El pasado jueves, la policía del Reino Unido anunció la condena de dos jóvenes que habían vulnerado los sistemas de Transport for London (TfL) en 2024. Owen Flowers, de 18 años, y Thalha Jubair, de 20, aceptaron su culpabilidad y fueron sentenciados a cinco años y medio de prisión cada uno. Según la National Crime Agency (NCA), esta medida ha “interrumpido gravemente” las operaciones del infame colectivo de ciberdelincuentes conocido como Scattered Spider.

¿Quiénes son los acusados?

Flowers y Jubair no son profesionales de grandes corporaciones ni agentes de agencias estatales con presupuestos multimillonarios. Son, en cambio, jóvenes talentosos que combinaron conocimientos técnicos con la ambición de obtener dinero y reconocimiento entre sus pares. El FBI había señalado previamente a Jubair como participante en más de 120 ataques que empleaban técnicas de ingeniería social para engañar a empleados y usuarios.

El ataque contra TfL

En el verano de 2024, los dos hackers lograron infiltrarse en la infraestructura de TfL, dejando fuera de línea el sistema de venta de billetes y la información en tiempo real de los trenes. La interrupción se prolongó durante semanas, provocando pérdidas estimadas en £29 millones (cerca de $47 millones) y generando enormes molestias a miles de viajeros.

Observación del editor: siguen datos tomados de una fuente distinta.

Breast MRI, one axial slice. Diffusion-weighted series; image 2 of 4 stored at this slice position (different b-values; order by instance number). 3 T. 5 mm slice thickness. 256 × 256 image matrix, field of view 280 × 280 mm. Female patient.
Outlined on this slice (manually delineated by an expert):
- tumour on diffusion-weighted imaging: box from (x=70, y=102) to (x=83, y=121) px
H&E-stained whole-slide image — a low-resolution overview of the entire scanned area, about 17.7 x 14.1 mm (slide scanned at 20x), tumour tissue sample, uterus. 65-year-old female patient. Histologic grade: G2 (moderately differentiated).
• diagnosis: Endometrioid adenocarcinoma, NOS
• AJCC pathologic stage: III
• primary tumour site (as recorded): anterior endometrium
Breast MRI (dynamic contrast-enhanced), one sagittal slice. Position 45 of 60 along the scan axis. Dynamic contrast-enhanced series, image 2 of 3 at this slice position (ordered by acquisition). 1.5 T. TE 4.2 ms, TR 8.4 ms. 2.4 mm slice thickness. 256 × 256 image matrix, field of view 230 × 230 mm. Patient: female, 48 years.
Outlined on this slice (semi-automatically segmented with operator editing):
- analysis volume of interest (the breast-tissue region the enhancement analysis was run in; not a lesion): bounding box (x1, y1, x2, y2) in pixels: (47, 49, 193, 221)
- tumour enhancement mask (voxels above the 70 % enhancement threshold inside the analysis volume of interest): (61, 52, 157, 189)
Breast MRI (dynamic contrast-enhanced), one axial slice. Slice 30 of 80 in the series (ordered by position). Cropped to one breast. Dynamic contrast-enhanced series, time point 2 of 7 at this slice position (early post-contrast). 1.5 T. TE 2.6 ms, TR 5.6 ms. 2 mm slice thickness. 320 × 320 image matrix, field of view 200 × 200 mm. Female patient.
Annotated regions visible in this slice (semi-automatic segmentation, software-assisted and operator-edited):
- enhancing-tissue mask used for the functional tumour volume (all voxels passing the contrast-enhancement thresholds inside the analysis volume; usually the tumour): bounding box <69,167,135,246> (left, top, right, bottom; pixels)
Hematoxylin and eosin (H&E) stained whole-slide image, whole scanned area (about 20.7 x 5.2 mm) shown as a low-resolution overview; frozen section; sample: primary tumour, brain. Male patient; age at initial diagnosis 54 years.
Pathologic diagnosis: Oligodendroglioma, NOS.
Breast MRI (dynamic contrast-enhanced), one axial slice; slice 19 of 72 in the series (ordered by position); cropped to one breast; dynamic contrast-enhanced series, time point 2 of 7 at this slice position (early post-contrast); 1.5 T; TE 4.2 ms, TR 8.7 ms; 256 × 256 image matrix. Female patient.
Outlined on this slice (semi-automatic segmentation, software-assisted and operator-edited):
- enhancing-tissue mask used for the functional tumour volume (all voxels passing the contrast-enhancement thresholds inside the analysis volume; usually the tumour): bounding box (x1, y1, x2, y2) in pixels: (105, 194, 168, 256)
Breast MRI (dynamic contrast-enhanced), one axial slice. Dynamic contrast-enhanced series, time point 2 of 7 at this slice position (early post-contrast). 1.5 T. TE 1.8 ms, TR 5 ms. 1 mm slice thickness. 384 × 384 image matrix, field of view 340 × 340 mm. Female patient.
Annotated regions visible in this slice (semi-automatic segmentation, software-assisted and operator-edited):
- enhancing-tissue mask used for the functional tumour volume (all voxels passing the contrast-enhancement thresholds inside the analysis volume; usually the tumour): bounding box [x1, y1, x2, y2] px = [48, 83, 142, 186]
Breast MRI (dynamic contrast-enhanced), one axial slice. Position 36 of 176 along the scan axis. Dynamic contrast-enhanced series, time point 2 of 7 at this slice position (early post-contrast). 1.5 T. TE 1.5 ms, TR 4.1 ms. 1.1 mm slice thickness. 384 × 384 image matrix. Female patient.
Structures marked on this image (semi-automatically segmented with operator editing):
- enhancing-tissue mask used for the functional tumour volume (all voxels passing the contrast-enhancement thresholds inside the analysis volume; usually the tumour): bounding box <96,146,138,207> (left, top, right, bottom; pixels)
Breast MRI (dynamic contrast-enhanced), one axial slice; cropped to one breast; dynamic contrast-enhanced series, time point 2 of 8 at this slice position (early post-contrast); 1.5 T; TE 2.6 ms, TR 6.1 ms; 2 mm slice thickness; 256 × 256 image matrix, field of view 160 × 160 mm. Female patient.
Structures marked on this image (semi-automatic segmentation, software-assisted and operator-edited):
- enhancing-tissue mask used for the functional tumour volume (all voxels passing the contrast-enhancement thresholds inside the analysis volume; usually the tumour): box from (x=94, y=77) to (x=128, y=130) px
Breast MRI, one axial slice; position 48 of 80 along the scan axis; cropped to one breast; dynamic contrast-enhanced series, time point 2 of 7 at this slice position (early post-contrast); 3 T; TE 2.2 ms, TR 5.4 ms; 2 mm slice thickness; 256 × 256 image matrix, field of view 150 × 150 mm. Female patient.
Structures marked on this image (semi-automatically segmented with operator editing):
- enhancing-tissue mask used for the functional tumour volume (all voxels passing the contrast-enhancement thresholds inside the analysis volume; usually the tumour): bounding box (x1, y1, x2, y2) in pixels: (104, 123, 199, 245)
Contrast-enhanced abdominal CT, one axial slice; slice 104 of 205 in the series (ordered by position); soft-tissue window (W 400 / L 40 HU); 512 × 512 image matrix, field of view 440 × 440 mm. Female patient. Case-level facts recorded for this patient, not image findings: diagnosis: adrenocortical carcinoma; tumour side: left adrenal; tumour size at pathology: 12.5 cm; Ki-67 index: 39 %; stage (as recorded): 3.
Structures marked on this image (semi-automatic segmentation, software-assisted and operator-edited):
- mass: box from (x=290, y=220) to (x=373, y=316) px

Los investigadores describieron que los delincuentes “tenían las llaves del reino” de los sistemas de la compañía, lo que les habría permitido cerrar por completo la red de transporte si hubieran querido.

Impacto en Scattered Spider

Scattered Spider es un grupo amorfo que ha sido vinculado a ataques de alto perfil contra la cadena de casinos MGM, la aerolínea WestJet y la firma de seguridad Okta, entre otros. La captura de Flowers y Jubair representa, según Paul Foster, jefe de la Unidad Nacional de Cibercrimen, un golpe significativo que debilita la capacidad operativa del colectivo.

Los grupos como Scattered Spider y ShinyHunters prefieren dirigirse a empleados y usuarios individuales, explotando la vulnerabilidad humana más que los sistemas técnicos. Esta estrategia, aunque eficaz, dificulta la detección y la respuesta de las organizaciones.

Lecciones para la seguridad

El caso subraya la necesidad de reforzar la concienciación en materia de ingeniería social, implementar autenticación multifactor y monitorizar continuamente los accesos privilegiados. Además, muestra que la persecución de jóvenes hackers puede desarticular redes criminales más amplias, aunque la amenaza persista.

En conclusión, la sentencia de Flowers y Jubair no solo castiga a dos individuos, sino que envía un mensaje claro a la comunidad del cibercrimen: la colaboración internacional y la vigilancia proactiva pueden desmantelar incluso a los grupos más escurridizos.